Setelah mendapatkan calon korban, Zaki akan mendekatinya dan memberikan sanjungan terhadap korban dan memaksa mereka untuk berbagi foto intim.
Foto-foto intim tersebut kemudian digunakan untuk memeras korban jika mereka tidak mau berhubungan seks dengannya, menurut tuduhan tersebut.
Dalam beberapa kasus, dia mengancam akan mengirim gambar yang tidak senonoh kepada anggota keluarga korban jika mereka menolak untuk berhubungan seks.
Zaki berasal dari keluarga kaya dan belajar di American International School, salah satu sekolah menengah atas swasta paling mahal di Mesir, dan American University di Kairo.
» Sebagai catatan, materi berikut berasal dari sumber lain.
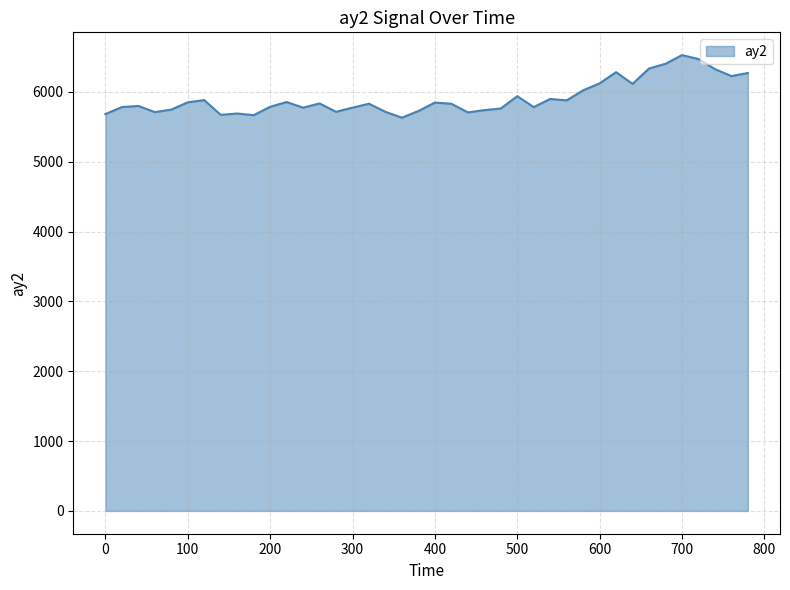

Does the chart have visible grid lines?

Yes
Pejabat AUC mengatakan dia meninggalkan universitas pada 2018.
Kasus Zaki, kata para aktivis, menunjukkan bahwa misogini melintasi batas kelas yang mencolok di Mesir.
Pelecehan seksual adalah masalah mendasar di Mesir, di mana para korban juga harus melawan budaya konservatif yang biasanya mengaitkan kesucian perempuan dengan reputasi keluarga.
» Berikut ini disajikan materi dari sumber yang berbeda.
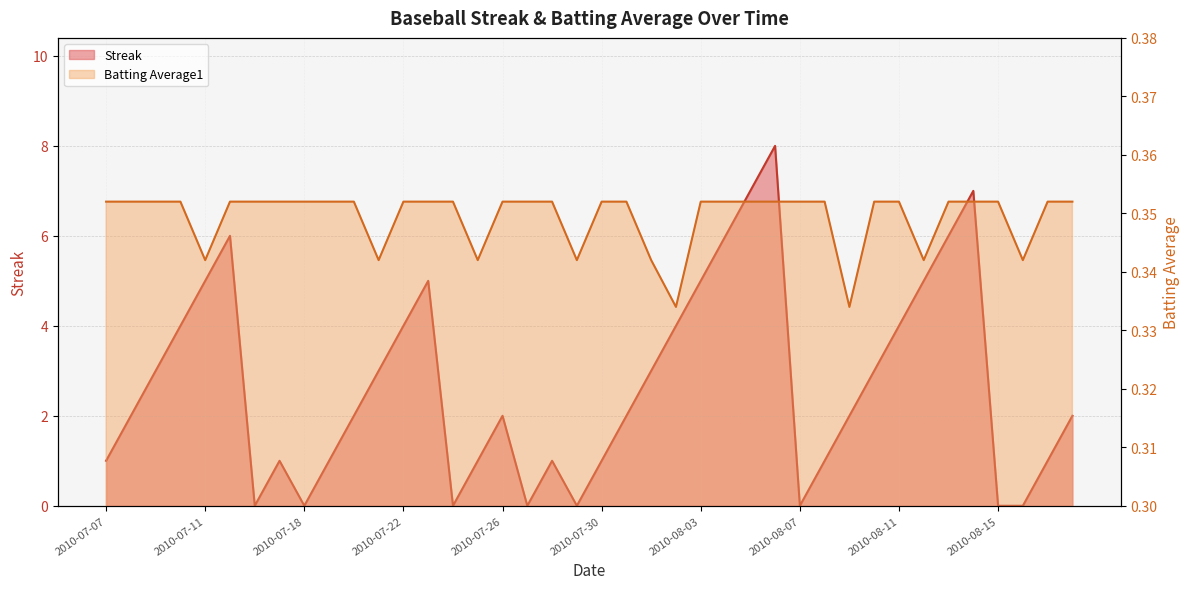

List the series in order of their overall mean, highest first.

Streak, Batting Average1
Di pengadilan, beban pembuktian terletak pada korban kejahatan semacam itu.
Parlemen Mesir pada Agustus menyetujui amandemen KUHP yang memberikan korban kekerasan seksual hak untuk tidak disebutkan namanya.
Momentum gerakan #MeToo baru-baru ini mengungkap kasus-kasus mengejutkan lainnya, diantaranya adalah dugaan pemerkosaan berkelompok pada tahun 2014 terhadap seorang wanita di sebuah hotel mewah di Kairo.
Baca Juga: Diduga Terlibat Pelecehan Seksual kepada Seorang Gadis, 7 Pria Ditangkap
Tuduhan pelecehan seksual juga telah muncul terhadap beberapa aktivis hak asasi dan jurnalis terkemuka, tetapi tuduhan tersebut belum sampai ke pengadilan.